Представительство сословное и общегражданское

В. Мещерский.

Всякая олигархическая представительная республика с отличным строем диктатуры капитала основывается на двух главнейших принципах: на выделении институциональной подсистемы в «политическую» область, — т.е. на разъединении социального и строя и государства, — и наполнении этой подсистемы посредством прямых и равных выборов всенародным и всесословным представительством. При этом два этих принципа в теории так взаимно связаны и обусловлены друг другом, что удаление одного неминуемо и естественно влечет за собой упразднение другого, потому что делает второй принцип невозможным и нелепым.

Выделением институциональной подсистемы теория имела в виду достигнуть равенства в социальном строе. Силы последнего, далее, получают право сами создавать политические партии, которые, связывая общество с государством, — и являясь орудием созидания государства, — могут привносить в последнее требования социального строя.
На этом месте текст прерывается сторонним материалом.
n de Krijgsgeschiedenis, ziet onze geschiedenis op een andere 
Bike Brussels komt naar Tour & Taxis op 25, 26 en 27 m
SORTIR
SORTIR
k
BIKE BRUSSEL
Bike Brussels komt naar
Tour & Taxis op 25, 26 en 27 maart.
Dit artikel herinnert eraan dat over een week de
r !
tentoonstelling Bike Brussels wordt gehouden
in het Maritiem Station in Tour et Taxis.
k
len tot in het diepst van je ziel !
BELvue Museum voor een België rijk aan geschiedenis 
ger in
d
Представительство в таком государстве призывается выражать нужды классов и социальных групп и – одновременно – по выражению Б. Чичерина, — «общий всем интерес государства» и, вместе, — по смехотворной мысли учения либерального демократизма, — считается представляющим верховную власть и — естественно – «народную волю» нации.

Но депутаты, — как показала практика двух веков существования такого государства – практика, которую вернее было бы назвать убийством всего лучшего в нациях, имевших несчастье принять и насадить этот строй или не сумевших вовремя сбросить его иго; компрометацией самой идеей государства, а одновременно и разложения государственности, — депутаты не способны представлять ни народных интересов, потому что на почве избрания народных представителей вырос слой так называемых «профессиональных политиканов», т.е. лиц, посвятивших себя всецело политиканской карьере, слой, который встает между государством и народом и перехватывает на себя выражение народной воли, ни, – тем более, – общий всем интерес государства, потому что сброд, представляющий различные партийные интересы, к этому, по вполне понятным причинам, не способен (и, надо сказать, и не стремится).
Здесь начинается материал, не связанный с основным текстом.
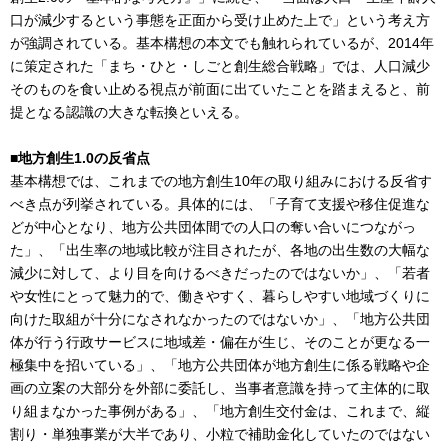
口が減少するという事態を正面から受け止めた上で」という考え方
が強調されている。基本構想の本文でも触れられているが、2014年
に策定された「まち・ひと・しごと創生総合戦略」では、人口減少
そのものを食い止める視点が前面に出ていたことを踏まえると、前
提となる認識の大きな転換といえる。
■地方創生1.0の反省点
基本構想では、これまでの地方創生10年の取り組みにおける反省す
べき点が列挙されている。具体的には、「子育て支援や移住促進な
どが中心となり、地方公共団体間での人口の奪い合いにつながっ
た」、「出生率の地域比較が注目されたが、各地の出生数の大幅な
減少に対して、より目を向けるべきだったのではないか」、「若者
や女性にとって魅力的で、働きやすく、暮らしやすい地域づくりに
向けた取組が十分になされなかったのではないか」、「地方公共団
体が行う行政サービスに地域差・偏在が生じ、そのことが更なる一
極集中を招いている」、「地方公共団体が地方創生に係る戦略や企
画の立案の大部分を外部に委託し、当事者意識を持って主体的に取
り組まなかった事例がある」、「地方創生交付金は、これまで、縦
割り・単独事業が大半であり、小粒で補助金化していたのではない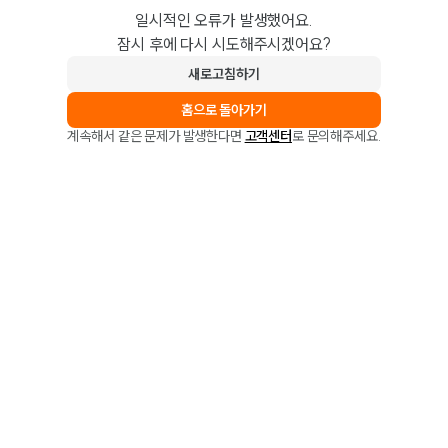
일시적인 오류가 발생했어요.
잠시 후에 다시 시도해주시겠어요?
새로고침하기
홈으로 돌아가기
계속해서 같은 문제가 발생한다면
고객센터
로 문의해주세요.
«Общий всем государственный интерес» в таком государстве уничтожается частными интересами классов; государство, отказавшись от мысли регулировать жизнь социального строя, как делало это оно в сословном государстве – посредством наложения на сословия обязанностей по отношению к государству и облечением их известными правами, – оставило на произвол жизнь социального строя; ясно, что «этим доводится до предела социальная борьба, с владычеством победивших», «но т.к. государство, выделенное в отдельную силу, препятствует этому владычеству, то со стороны борющихся сил является стремление захватить в свои руки само государство и превратить его в «классовое государство»1.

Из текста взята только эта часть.